El artesanado occidental radicado en Jerusalén, se benefició de su contacto con los artesanos autóctonos, aprendiendo de éstos, nuevas técnicas de trabajo, y nuevas ideas sobre la utilización de los productos acabados.

En lo relativo a la producción agrícola, el Reino extraía considerables ganancias de las cosechas de caña de azúcar, al exportarlas a Europa.

En la organización rural, se siguieron los cánones establecidos en la Europa medieval. Los propietarios de grandes extensiones territoriales, señores feudales y clero, establecían contratos de diversa índole con las familias de los campesinos libres que habían llegado de Europa para colonizar aquellas regiones, y con las comunas aldeanas de la población autóctona. Los huertos, viñedos y campos sembrados de grano, que se encontraban en algún dominio señorial, pero que anteriormente habían pertenecido a una comuna aldeana autóctona, eran objeto de tratados o contratos especiales establecidos entre el representante aldeano, llamado regulas, y el representante del señor, un individuo que forzosamente debía conocer el dialecto o idioma autóctono, llamado drogmannus.
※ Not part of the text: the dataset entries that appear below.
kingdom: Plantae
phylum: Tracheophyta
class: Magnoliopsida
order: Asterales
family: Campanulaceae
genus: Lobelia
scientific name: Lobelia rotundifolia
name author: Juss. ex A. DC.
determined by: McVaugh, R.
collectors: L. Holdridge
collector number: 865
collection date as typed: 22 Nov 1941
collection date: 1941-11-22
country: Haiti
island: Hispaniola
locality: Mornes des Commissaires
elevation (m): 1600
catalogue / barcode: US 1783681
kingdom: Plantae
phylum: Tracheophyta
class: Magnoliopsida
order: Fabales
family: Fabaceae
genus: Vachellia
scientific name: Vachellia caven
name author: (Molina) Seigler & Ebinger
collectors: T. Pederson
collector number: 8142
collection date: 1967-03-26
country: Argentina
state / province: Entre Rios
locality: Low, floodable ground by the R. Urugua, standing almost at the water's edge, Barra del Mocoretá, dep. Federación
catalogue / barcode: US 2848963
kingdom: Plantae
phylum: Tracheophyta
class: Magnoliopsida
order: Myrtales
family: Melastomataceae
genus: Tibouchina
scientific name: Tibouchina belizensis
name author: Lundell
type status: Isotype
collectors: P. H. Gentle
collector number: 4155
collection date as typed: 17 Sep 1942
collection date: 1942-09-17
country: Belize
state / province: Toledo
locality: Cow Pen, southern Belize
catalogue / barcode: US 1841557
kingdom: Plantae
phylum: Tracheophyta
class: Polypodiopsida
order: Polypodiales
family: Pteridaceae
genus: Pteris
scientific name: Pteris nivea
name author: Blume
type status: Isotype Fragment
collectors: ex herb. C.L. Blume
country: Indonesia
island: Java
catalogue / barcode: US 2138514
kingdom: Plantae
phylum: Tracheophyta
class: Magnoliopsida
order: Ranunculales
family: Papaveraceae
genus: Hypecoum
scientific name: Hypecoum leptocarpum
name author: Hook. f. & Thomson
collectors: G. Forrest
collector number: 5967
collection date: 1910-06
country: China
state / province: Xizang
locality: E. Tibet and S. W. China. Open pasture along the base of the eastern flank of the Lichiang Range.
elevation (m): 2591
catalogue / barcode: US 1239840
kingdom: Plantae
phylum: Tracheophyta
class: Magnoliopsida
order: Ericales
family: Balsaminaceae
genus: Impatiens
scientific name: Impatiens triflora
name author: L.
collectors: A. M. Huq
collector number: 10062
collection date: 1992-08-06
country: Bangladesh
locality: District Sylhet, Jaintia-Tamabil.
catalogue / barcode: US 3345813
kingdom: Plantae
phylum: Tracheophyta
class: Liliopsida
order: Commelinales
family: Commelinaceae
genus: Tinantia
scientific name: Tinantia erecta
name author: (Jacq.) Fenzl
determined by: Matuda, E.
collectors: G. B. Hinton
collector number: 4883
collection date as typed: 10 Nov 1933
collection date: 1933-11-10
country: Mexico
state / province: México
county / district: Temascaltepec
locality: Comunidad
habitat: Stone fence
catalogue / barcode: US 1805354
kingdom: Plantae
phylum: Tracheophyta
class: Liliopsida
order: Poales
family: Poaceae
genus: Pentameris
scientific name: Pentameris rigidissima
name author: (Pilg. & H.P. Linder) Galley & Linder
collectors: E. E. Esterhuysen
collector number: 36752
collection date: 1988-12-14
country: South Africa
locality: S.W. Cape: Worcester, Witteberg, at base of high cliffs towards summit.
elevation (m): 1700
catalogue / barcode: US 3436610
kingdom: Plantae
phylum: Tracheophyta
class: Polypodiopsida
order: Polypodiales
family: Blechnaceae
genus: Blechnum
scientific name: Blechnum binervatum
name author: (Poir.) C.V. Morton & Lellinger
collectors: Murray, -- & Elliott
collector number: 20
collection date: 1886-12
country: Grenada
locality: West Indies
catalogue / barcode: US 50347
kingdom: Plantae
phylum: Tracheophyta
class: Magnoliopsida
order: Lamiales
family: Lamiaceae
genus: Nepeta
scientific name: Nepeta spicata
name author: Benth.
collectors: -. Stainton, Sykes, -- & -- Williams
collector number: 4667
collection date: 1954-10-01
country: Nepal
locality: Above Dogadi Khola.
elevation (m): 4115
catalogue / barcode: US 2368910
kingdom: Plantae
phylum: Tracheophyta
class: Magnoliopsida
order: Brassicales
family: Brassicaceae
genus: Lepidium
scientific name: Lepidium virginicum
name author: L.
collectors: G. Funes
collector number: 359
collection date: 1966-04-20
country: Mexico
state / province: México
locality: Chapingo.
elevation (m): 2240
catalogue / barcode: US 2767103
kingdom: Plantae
Por lo general, en esos contratos se especificaban porcentajes de producción para cada parte.

En la vida cotidiana de los súbditos occidentales del Reino, se experimentaba una notable y contrastante diferencia con la vida cotidiana de la Europa latina.

A diferencia de la austeridad y tosquedad que constituían el pan de cada día en la vida cotidiana de la Europa de Occidente, en el Reino de Jerusalén se vivía en medio de una abundancia y lujo inexistentes en la vida de los más poderosos señores, Reyes o Emperadores de Occidente. En el Reino jerusalino, la población occidental en él radicada, había adquirido los usos y hábitos de la región. Se vestía con finos ropajes de seda artísticamente diseñados y adornados, a veces, con hilos de oro y piedras semipreciosas; el baño era una costumbre habitual; las comidas eran abundantes y variadas; las vajillas, de una pulcritud y hermosura asombrosas, y la decoración de las habitaciones, confortable y acogedora con sus bellísimas alfombras, sus exquisitos muebles concienzudamente elaborados, sus camas amplias con sábanas y cobertores que a diario se cambiaban. De hecho, para el europeo que recién arribaba al Reino, aquello era el paraíso, un mundo que ni en sueños podía haber imaginado. Así, el Reino de Jerusalén constituía, a los ojos de los visitantes europeos, el auténtico Reino celestial.

Sin embargo, no todo era dulzura, lujo y abundancia, puesto que los pobladores del Reino vivían cotidianamente con la angustia por los constantes ataques islámicos, y bien sabían que en el momento menos pensado podían morir atravesados por una flecha sarracena o cercenados por la acción de una cimitarra, o quizá aprisionados y reducidos a la esclavitud para ser vendidos en alguno de los muchos mercados de esclavos existentes en los dominios del Islam. Existía también la preocupación de caer enfermo víctima de desconocidas enfermedades, y enfrentar una agonía espantosa.